Lavori Pubblici

Toscana, scontro nel Pd sul piano paesistico della Regione

Fuoco amico sul piano paesaggistico della Regione Toscana. Il partito democratico affonda il piano di indirizzo territoriale con valore di piano paesaggistico curato dall'assessore all'urbanistica, Anna Marson. A prendere carta e penna é il responsabile delle attività produttive dei democrats toscani, Leonardo Marras che parla di «approccio accademico del piano« che «d'altra parte, ha messo in evidenza un pregiudizio culturale che si é tradotto nella logica dei divieti a discapito di quella degli incentivi, relegando in secondo piano le politiche per l'agricoltura».

Il nodo del contendere sono i vincoli all'espansione del settore vitivinicolo, ma non solo. Le schede di dettaglio del piano urbanistico, in base a quanto lamentato dalle associazioni dei coltivatori, taglierebbero le gambe a ogni prospettiva di crescita. La tensione é salita a tal punto da spingere nei giorni scorsi lo stesso governatore, Enrico Rossi a incontrare il marchese Lamberto Frescobaldi nella sua tenuta di castello di Nipozzano per siglare una pace con la categoria, assicurando lo sblocco di 100 mila ettari di terreni diventati incolti negli ultimi anni.
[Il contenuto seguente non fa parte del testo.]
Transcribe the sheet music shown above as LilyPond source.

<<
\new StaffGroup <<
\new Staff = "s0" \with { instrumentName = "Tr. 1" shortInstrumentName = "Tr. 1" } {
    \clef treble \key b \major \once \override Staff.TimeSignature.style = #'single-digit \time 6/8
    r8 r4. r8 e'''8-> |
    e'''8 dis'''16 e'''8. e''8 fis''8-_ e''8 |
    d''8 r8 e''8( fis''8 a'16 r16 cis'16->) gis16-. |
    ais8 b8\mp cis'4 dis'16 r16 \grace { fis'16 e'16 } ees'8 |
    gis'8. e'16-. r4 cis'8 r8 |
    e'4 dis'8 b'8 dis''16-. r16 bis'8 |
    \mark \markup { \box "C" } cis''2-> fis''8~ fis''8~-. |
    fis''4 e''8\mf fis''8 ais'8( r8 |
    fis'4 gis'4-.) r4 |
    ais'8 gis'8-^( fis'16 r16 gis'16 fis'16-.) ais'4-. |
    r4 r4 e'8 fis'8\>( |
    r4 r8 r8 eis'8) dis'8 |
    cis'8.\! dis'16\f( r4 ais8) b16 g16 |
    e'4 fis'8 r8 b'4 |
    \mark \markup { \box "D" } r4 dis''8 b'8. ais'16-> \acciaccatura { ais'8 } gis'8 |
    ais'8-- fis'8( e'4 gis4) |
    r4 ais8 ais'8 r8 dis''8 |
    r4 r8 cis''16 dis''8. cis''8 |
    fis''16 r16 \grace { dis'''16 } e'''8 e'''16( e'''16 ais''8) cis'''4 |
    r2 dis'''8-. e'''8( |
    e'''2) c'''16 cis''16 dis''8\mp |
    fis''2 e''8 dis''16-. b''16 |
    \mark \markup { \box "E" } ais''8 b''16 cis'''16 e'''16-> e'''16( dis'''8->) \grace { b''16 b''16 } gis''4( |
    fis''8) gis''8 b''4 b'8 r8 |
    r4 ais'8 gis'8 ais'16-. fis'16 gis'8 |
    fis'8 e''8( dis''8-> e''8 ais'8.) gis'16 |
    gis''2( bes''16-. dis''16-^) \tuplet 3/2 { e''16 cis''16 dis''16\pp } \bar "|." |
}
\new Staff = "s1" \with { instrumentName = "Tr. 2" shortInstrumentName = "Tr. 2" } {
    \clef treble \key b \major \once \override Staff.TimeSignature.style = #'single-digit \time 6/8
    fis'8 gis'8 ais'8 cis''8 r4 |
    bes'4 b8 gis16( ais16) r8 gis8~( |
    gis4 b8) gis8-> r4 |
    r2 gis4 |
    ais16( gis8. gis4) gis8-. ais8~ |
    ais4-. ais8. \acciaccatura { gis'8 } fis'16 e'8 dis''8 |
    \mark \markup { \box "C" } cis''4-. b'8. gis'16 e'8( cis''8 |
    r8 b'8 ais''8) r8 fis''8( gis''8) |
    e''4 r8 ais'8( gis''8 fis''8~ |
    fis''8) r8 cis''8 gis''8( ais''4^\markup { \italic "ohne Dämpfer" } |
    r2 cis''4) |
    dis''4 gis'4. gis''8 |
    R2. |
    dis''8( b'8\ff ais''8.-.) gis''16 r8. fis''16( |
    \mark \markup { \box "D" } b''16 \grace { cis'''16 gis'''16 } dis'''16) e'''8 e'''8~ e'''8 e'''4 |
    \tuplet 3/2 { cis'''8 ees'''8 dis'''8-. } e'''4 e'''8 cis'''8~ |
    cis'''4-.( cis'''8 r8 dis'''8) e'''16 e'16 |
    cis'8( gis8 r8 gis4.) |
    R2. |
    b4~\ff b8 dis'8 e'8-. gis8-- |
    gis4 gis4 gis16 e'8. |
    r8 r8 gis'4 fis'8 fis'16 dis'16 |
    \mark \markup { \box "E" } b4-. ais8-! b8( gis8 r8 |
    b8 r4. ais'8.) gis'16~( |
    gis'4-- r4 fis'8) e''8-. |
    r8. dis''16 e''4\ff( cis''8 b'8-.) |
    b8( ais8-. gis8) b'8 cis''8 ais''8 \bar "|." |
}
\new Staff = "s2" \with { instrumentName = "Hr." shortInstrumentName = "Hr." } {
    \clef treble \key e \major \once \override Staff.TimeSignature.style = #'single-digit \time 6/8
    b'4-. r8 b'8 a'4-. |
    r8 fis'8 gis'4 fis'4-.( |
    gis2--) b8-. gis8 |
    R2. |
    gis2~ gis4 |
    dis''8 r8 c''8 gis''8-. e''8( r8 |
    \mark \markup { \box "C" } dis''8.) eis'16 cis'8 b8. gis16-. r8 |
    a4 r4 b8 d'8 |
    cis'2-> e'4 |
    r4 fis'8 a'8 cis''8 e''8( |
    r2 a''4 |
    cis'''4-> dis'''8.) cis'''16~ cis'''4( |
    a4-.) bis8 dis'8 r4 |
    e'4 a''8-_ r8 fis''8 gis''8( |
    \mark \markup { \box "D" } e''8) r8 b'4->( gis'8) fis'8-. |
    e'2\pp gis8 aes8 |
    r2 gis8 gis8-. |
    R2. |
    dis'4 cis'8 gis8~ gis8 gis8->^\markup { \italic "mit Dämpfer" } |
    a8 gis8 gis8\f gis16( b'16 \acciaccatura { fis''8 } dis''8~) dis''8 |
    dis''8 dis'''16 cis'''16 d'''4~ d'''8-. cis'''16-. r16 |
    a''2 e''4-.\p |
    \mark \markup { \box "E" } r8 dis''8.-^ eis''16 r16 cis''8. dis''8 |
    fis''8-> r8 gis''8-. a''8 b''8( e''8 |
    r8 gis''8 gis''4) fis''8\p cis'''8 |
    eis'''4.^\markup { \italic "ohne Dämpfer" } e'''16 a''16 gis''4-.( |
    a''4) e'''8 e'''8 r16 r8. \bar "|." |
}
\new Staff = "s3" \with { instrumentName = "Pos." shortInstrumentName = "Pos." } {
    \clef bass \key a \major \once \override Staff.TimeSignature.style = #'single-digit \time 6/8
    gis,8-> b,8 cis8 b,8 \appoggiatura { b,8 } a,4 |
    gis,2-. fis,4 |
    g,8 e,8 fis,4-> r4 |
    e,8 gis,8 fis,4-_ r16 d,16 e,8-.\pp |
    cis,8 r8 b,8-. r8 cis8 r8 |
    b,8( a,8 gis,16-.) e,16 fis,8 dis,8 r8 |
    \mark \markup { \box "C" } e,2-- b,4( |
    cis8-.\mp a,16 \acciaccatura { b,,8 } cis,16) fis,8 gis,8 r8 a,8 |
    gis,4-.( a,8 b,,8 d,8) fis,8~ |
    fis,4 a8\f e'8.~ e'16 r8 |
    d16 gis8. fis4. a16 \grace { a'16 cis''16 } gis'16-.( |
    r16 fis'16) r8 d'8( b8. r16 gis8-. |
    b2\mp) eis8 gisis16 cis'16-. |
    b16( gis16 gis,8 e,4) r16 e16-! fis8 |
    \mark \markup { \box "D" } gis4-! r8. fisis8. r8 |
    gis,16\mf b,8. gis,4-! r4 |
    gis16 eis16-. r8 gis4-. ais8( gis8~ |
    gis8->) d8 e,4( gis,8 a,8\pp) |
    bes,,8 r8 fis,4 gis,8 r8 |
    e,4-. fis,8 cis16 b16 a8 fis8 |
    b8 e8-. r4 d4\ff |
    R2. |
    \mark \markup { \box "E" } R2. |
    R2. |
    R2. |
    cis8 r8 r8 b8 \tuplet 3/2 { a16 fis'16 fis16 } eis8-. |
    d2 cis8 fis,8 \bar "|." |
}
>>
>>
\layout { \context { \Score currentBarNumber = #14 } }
Il giudizio complessivo che trae Marras del Pit é ancora più tranchant, tanto da sostenere che il piano paesaggistico «appare un leviatano burocratico amministrativo che rischia di aggravare enormemente il carico degli adempimenti a carico di imprese e autonomie locali». Uno spunto per sollecitare gli agricoltori, tramite le loro associazioni, a farsi avanti nel presentare le osservazioni al pit: «é troppo importante quindi affrontare questa fase con grande concretezza sapendo di trovare la regione disponibile a cambiare e a dotarsi di uno strumento davvero utile per tutela e sviluppo - scrive Marras-. Per tutti questi motivi é bene che tutti presentino le proprie
osservazioni al Pit, nella convinzione che la Regione le vaglierà, restituendo un atto molto più chiaro e snello, capace di proteggere e tutelare ma anche di garantire lo sviluppo di tutta la toscana».

Le complicazioni procedurali per i comuni che dovranno trasmettere i piani strutturali e i regolamenti urbanistici alla regione e al ministero per il vaglio di compatibilità, la reintroduzione della conferenza dei servizi per i piani attuativi che investono dei beni paesaggistici, il doppio parere per l'autorizzazione paesaggistica per i beni sottoposti al vincolo (da parte della commissione comunale e della sovrintendenza) e l'estensione della legge ex galasso a tutti i corsi d'acqua «complicando oltremodo le pratiche agricole e moltiplicando i procedimenti«. Sono questi i rimproveri principali di Marras al lavoro dell'assessore Marson.